The street is lined with all kinds of great Italian bakeries, salumerias, ristorantes and caffes. We shopped around and got a few nibbles but pressed on to Chinatown after selecting an Italian restaurant for dinner on the return. San Francisco's Chinatown is the largest in the US and second only to Vancouver in all of North America. You see things here that you don't see in Boston.
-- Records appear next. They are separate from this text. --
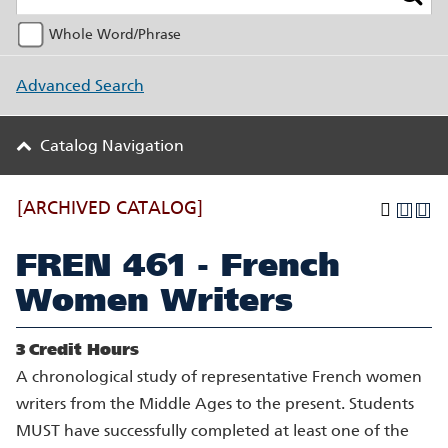
Whole Word/Phrase
Advanced Search
Catalog Navigation
[ARCHIVED CATALOG]
FREN 461 - French
Women Writers
3
Credit Hours
A chronological study of representative French women
writers from the Middle Ages to the present. Students
MUST have successfully completed at least one of the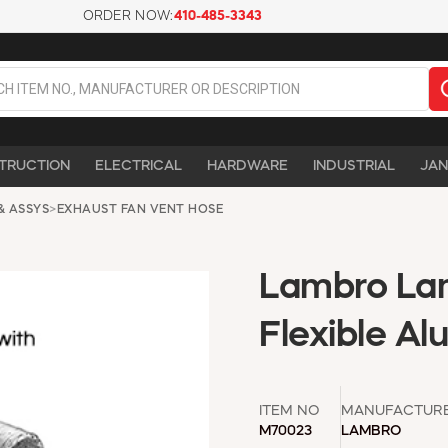
ORDER NOW:
410-485-3343
TRUCTION
ELECTRICAL
HARDWARE
INDUSTRIAL
JAN
& ASSYS
>
EXHAUST FAN VENT HOSE
Lambro Lam
Flexible A
ITEM NO
MANUFACTUR
M70023
LAMBRO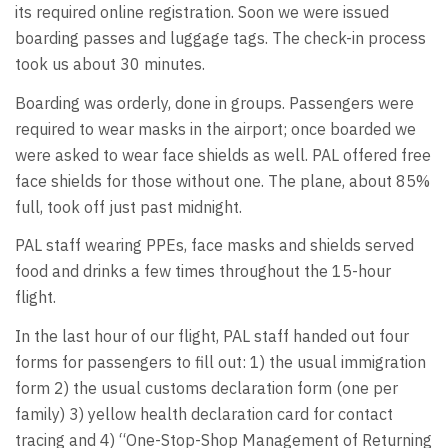
its required online registration. Soon we were issued
boarding passes and luggage tags. The check-in process
took us about 30 minutes.
Boarding was orderly, done in groups. Passengers were
required to wear masks in the airport; once boarded we
were asked to wear face shields as well. PAL offered free
face shields for those without one. The plane, about 85%
full, took off just past midnight.
PAL staff wearing PPEs, face masks and shields served
food and drinks a few times throughout the 15-hour
flight.
In the last hour of our flight, PAL staff handed out four
forms for passengers to fill out: 1) the usual immigration
form 2) the usual customs declaration form (one per
family) 3) yellow health declaration card for contact
tracing and 4) “One-Stop-Shop Management of Returning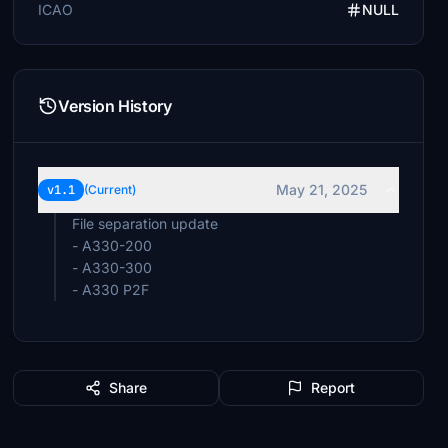
ICAO
NULL
Version History
May 21, 2025
v1.1
(Current)
File separation update
- A330-200
- A330-300
- A330 P2F
Share
Report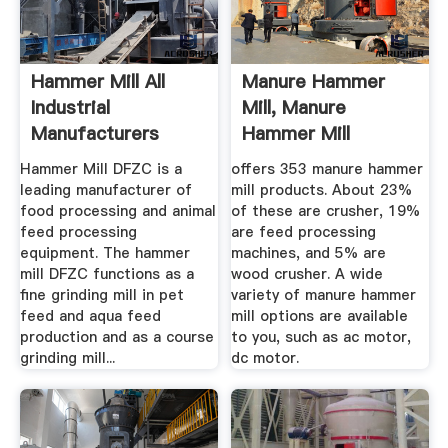
Hammer Mill All
Manure Hammer
Industrial
Mill, Manure
Manufacturers
Hammer Mill
Videos
Suppliers And ...
Hammer Mill DFZC is a
offers 353 manure hammer
leading manufacturer of
mill products. About 23%
food processing and animal
of these are crusher, 19%
feed processing
are feed processing
equipment. The hammer
machines, and 5% are
mill DFZC functions as a
wood crusher. A wide
fine grinding mill in pet
variety of manure hammer
feed and aqua feed
mill options are available
production and as a course
to you, such as ac motor,
grinding mill...
dc motor.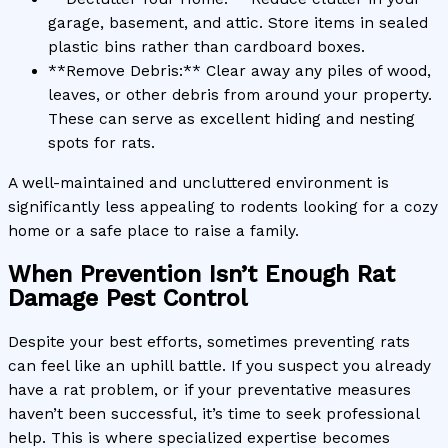
garage, basement, and attic. Store items in sealed
plastic bins rather than cardboard boxes.
**Remove Debris:** Clear away any piles of wood,
leaves, or other debris from around your property.
These can serve as excellent hiding and nesting
spots for rats.
A well-maintained and uncluttered environment is
significantly less appealing to rodents looking for a cozy
home or a safe place to raise a family.
When Prevention Isn’t Enough Rat
Damage Pest Control
Despite your best efforts, sometimes preventing rats
can feel like an uphill battle. If you suspect you already
have a rat problem, or if your preventative measures
haven’t been successful, it’s time to seek professional
help. This is where specialized expertise becomes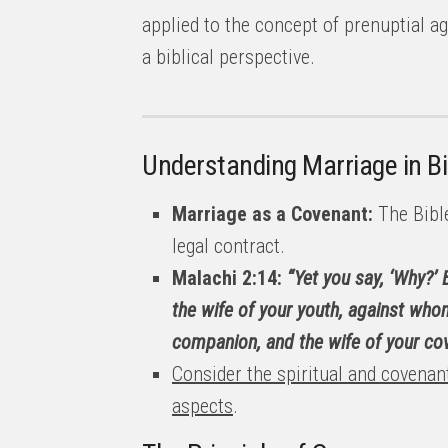
applied to the concept of prenuptial a
a biblical perspective.
Understanding Marriage in Bi
Marriage as a Covenant:
The Bible
legal contract.
Malachi 2:14:
“Yet you say, ‘Why?’
the wife of your youth, against who
companion, and the wife of your cov
Consider the spiritual and covenant
aspects
.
My favorite was the Vital Tea Leaf tea shop, where we tried many interesting teas and learned quite a lot from the patient woman behind the counter. I am a big tea fan, typically drinking an entire pot every Friday and other days when I work at home, so I was like a kid in a candy store. In the end we each bought some prizes that I will write about in the Tea section of this site.
I also had to pass on the black chicken. It was really kind of a slate gray color. I asked the seller about it. It sounded/looked like the chicken was prepared or treated in some way to get that unappetizing color, but his English was no better than my Chinese so I had to defer my studies until I could get online.
Lorna and Melissa had a lot of fun shopping in Chinatown, but I had work to do. A friend had given me a hot tip about Bix, a bar in the area known for its excellent selection of top-shelf liquor, so I knew this was my chance to try one of the rarer California gins. The bartender was friendly and knowledgeable. He quickly set me up with a wonderful Martini made with the very local St George Terroir gin while I gazed lustfully at that top shelf - I saw all kinds of local, artisanal, and just plain rare elixirs there, and I knew I'd probably never get the chance to try half of them.
I had a wonderfully fresh cioppino made with all local Pacific seafood, pictured here. We ended up having three entrees, a bottle of Montepulciano d'Abbruzzo, and the women had desserts while I enjoyed an espresso. That was a fine North Beach dinner, and a fine foodie memory of San Francisco!